The next Northwest drive was halted by the inspired Lipscomb who barreled through and smashed Woodham to the turf once more to force a punt with under six minutes left.

Brown took that punt all the way back for a touchdown, but a penalty wiped out his spectacular return.

“But the kids still responded,” said Massey. “No one got down.”

And with 3:35 in the game, Carter took a pitch, broke tackles at the line of scrimmage and skittered down the sideline for the same sort of six-point magic that Nick Maddox once performed on this field.

“If Chris gets it enough, he’ll do that,” said Massey. “We’ve just had a hard time keeping him from getting banged up this season.”

David Henry, filling in for injured Rush Rollins, then booted his third straight PAT and the Wonders were up 21-7.

Moments later, Wonder free safety Charlie Fox picked off Woodham and it was all over.

At least for Northwest. For the Wonders, this may just be the start.

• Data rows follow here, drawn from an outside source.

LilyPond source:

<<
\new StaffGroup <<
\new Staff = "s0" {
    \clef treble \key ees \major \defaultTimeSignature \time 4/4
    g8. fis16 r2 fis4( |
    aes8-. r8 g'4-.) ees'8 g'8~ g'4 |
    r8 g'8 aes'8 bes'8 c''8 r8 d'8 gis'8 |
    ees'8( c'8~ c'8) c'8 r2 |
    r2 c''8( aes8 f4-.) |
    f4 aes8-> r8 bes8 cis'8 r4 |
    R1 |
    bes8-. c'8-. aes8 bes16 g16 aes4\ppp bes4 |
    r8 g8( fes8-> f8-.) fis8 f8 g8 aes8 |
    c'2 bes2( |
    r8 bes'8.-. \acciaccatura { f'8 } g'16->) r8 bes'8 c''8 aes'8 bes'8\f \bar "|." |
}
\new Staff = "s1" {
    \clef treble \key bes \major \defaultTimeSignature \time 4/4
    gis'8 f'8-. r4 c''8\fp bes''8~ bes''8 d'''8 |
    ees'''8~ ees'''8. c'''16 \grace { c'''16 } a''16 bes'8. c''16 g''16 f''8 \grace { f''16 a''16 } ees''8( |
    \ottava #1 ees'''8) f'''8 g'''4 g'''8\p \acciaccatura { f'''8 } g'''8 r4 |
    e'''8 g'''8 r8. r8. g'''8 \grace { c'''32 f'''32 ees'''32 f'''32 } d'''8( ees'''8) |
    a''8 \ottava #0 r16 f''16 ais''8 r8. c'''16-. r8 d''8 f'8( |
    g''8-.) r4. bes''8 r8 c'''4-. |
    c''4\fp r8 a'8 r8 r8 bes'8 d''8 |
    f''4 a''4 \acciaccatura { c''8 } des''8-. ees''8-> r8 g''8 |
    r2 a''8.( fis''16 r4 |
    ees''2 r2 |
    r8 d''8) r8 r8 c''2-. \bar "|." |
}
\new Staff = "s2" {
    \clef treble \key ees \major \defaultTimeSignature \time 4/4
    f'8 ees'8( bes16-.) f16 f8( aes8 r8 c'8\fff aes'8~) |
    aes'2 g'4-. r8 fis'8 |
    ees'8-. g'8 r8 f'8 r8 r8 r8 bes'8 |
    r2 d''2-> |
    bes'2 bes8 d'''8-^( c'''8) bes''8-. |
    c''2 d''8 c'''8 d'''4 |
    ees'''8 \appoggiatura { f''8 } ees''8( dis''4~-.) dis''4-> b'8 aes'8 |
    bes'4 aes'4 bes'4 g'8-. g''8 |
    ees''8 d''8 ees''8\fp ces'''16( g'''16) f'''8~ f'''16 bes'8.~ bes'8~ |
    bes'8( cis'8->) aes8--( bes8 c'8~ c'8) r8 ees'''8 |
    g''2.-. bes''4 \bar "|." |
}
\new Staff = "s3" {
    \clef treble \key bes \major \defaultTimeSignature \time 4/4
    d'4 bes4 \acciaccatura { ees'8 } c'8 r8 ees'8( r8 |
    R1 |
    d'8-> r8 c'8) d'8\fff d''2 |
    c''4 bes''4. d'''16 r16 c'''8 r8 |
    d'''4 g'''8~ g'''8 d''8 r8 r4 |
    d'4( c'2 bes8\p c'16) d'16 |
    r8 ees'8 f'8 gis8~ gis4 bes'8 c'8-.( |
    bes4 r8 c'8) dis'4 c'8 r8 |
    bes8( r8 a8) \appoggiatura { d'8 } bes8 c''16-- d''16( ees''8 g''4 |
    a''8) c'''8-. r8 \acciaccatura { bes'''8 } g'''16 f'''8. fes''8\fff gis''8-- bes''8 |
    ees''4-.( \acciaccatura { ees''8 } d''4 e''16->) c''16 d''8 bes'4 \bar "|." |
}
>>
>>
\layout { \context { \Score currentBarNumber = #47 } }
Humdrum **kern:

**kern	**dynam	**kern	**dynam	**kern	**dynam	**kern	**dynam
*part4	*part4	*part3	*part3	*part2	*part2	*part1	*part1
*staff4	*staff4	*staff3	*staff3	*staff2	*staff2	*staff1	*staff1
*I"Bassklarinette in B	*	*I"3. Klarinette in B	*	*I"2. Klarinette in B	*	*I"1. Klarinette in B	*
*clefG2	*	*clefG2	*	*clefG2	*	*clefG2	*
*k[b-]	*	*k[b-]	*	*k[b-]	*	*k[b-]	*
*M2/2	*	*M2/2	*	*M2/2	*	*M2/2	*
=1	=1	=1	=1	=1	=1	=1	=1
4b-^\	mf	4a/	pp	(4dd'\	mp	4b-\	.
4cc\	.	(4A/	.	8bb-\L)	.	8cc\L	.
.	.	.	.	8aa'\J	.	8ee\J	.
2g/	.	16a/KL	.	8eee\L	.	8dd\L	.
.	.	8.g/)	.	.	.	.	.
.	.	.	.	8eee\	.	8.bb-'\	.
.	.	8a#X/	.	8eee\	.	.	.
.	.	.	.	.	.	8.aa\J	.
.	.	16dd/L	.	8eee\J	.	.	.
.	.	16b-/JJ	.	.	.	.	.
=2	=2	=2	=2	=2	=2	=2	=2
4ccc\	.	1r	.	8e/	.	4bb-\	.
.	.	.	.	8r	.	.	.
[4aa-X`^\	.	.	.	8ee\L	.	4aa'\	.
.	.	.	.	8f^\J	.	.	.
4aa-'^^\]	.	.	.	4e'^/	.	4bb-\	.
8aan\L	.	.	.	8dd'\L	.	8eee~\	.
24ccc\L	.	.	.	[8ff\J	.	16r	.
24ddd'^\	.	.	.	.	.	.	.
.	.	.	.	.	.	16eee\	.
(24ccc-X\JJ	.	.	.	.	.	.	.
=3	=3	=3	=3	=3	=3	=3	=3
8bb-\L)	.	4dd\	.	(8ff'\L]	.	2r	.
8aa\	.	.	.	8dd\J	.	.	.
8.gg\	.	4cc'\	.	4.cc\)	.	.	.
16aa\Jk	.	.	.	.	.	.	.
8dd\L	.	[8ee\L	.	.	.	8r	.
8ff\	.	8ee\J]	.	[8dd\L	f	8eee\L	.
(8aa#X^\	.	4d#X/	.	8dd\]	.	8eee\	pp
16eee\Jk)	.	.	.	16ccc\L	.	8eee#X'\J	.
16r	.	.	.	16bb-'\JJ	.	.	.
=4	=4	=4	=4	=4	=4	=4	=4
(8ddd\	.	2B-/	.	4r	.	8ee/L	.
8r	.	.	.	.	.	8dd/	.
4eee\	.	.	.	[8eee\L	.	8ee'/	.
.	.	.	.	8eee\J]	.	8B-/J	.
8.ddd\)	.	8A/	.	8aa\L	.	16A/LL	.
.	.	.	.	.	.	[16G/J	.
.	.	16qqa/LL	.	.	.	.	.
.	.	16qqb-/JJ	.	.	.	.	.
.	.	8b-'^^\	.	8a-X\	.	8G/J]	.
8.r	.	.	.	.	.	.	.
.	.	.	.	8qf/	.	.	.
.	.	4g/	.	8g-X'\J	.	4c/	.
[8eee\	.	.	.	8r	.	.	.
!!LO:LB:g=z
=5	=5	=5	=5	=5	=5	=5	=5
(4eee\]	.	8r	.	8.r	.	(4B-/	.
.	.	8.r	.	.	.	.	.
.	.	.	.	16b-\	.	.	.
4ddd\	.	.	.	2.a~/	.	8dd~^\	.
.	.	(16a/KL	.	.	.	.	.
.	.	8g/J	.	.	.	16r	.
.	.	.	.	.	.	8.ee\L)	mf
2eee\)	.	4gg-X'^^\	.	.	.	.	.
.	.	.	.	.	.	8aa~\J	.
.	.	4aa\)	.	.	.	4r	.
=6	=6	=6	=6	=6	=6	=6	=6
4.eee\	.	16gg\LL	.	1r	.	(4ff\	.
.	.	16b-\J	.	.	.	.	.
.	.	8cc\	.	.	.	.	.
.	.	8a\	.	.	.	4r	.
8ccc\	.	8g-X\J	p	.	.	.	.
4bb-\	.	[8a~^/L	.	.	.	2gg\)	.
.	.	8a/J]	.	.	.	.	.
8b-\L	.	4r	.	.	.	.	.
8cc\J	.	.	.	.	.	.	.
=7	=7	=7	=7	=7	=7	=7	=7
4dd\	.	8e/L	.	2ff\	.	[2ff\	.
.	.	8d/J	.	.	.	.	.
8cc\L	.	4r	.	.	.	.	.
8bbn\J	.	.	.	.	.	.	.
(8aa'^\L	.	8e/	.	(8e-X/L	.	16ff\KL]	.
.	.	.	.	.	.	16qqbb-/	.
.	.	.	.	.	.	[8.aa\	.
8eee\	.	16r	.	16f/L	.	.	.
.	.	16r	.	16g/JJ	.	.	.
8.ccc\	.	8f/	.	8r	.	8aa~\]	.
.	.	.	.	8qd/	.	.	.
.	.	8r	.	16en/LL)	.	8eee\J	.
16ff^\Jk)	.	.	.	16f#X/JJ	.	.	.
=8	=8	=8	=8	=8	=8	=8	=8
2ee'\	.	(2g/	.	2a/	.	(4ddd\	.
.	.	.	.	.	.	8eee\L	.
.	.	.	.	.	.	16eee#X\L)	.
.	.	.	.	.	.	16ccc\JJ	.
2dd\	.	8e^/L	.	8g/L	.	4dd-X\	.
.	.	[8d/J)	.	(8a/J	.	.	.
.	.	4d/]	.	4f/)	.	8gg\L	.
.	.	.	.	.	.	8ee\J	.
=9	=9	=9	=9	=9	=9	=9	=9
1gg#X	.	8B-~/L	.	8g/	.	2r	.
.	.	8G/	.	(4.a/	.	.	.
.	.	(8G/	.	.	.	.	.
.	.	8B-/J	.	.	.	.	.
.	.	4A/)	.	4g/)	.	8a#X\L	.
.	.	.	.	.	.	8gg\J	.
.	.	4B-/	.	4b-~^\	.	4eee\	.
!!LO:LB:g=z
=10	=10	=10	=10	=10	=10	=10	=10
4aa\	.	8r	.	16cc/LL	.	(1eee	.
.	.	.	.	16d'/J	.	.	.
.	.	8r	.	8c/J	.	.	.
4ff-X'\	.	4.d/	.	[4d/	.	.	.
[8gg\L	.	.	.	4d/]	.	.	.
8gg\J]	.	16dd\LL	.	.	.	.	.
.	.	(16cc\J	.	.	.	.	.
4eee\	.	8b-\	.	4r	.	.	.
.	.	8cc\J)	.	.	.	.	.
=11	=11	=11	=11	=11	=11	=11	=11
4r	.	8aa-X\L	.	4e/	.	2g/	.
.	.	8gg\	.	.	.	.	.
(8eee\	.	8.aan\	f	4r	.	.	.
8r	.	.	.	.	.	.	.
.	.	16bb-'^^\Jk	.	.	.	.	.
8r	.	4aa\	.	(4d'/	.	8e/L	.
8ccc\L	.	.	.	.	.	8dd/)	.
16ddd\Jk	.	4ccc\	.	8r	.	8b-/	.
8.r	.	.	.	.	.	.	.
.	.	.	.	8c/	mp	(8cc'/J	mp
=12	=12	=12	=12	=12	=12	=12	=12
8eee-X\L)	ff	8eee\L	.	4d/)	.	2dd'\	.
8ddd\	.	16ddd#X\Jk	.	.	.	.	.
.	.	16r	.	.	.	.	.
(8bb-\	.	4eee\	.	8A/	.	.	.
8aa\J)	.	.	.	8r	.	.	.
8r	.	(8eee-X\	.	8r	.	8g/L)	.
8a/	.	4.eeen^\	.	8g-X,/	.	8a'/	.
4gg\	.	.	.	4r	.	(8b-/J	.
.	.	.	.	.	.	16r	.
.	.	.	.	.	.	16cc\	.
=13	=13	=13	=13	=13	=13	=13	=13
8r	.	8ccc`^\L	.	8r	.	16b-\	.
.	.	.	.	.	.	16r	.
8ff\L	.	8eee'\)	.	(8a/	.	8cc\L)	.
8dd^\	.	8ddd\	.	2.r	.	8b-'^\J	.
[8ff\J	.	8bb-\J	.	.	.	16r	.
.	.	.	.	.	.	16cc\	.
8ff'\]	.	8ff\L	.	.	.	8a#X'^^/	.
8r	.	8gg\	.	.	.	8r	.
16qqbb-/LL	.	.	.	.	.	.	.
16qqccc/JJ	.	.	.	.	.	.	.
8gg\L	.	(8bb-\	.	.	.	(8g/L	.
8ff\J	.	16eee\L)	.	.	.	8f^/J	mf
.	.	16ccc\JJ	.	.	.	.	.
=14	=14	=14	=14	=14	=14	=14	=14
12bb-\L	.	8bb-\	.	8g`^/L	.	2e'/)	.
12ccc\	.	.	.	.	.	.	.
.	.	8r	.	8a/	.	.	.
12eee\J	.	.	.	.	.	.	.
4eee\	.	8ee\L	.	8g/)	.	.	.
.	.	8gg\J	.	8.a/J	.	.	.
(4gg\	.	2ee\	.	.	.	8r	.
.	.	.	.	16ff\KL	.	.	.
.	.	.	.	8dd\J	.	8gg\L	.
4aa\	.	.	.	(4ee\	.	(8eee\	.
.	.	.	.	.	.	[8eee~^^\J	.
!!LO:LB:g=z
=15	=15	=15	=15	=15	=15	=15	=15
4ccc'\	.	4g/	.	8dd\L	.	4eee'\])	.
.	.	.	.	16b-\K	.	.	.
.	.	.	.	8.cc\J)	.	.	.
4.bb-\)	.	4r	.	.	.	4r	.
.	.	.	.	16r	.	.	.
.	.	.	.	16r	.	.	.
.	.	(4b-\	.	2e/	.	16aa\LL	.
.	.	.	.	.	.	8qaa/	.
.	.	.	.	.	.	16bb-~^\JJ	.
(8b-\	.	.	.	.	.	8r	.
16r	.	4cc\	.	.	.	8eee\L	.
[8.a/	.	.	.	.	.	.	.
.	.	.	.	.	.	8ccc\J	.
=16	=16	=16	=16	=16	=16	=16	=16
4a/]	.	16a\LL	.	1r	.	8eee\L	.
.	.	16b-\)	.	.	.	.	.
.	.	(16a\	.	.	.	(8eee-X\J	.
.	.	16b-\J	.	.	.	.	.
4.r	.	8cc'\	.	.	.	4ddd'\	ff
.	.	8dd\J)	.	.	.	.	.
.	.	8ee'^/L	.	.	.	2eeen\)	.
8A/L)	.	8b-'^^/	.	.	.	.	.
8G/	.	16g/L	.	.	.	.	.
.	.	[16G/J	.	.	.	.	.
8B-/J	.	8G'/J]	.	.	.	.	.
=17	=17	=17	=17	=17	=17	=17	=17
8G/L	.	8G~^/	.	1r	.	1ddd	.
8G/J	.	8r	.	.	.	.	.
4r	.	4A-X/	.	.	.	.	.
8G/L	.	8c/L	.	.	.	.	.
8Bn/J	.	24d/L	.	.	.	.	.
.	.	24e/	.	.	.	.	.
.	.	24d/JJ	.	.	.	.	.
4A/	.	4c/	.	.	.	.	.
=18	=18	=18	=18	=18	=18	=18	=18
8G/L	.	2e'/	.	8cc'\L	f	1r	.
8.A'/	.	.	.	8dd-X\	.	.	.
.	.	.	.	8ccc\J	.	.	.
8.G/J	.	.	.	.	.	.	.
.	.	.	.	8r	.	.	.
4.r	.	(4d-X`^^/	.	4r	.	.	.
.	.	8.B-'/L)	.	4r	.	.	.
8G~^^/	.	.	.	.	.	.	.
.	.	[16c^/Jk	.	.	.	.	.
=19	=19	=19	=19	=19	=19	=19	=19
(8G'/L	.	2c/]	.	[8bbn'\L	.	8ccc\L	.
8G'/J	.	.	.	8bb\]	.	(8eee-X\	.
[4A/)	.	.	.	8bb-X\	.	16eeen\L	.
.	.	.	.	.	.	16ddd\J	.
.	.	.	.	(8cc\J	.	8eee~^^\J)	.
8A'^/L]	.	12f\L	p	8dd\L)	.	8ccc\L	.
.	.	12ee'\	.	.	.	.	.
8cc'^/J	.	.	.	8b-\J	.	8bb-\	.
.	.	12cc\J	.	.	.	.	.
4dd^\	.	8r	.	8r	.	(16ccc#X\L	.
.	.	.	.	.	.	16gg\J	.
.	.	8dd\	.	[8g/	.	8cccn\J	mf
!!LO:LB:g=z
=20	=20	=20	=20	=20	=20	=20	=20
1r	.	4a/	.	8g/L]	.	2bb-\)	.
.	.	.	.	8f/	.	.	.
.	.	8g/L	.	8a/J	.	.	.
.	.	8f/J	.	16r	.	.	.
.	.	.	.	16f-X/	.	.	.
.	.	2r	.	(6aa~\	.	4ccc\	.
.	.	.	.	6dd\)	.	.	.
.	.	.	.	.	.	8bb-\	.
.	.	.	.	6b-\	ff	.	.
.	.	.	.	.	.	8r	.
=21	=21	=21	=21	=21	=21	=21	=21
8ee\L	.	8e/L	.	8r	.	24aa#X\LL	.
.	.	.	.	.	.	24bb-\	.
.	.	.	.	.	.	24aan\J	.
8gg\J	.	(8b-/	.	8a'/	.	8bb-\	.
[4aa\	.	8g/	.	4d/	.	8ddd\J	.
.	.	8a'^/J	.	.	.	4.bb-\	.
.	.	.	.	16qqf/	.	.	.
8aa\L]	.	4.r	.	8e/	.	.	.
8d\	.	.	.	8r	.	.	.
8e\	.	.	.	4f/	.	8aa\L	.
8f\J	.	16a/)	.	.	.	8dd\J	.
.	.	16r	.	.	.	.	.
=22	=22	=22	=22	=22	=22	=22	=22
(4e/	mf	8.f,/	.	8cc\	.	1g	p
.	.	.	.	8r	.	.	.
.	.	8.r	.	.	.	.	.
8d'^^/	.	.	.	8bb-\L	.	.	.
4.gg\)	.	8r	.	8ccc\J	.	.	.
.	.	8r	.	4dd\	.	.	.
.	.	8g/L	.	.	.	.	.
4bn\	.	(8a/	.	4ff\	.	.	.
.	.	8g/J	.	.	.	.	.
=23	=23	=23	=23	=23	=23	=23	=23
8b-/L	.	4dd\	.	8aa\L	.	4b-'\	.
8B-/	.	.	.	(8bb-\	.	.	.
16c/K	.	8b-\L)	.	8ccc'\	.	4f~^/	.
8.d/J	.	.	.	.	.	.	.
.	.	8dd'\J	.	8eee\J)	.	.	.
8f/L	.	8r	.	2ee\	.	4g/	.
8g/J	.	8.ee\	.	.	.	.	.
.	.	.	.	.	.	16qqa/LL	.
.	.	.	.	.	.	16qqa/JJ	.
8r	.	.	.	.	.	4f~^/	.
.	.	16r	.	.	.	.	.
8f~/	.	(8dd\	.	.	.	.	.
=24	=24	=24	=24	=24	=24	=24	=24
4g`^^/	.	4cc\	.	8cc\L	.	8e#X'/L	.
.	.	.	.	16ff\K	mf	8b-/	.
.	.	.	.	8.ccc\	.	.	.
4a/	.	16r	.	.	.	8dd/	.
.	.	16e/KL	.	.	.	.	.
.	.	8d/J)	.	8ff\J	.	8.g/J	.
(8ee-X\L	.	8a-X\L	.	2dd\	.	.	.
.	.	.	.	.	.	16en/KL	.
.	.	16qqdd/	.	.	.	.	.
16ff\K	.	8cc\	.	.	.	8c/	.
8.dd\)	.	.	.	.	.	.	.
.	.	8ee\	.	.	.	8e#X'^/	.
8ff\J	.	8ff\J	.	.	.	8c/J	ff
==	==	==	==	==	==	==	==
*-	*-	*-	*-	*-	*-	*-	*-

“We became a team tonight,” said Shrine Bowl-bound defensive tackle Lee Basinger. “We came back as a team when they had the momentum and we won as a team. This is the game we had to win, and we pulled together and won it.”

“I’m just speechless about tonight,” added Brown. “This was the best game I’ve played in.”

And the last words belonged to a relieved Massey.

“We’re in the playoffs,” he said. “You gotta get there before anything can happen for you. Now we can go to work.”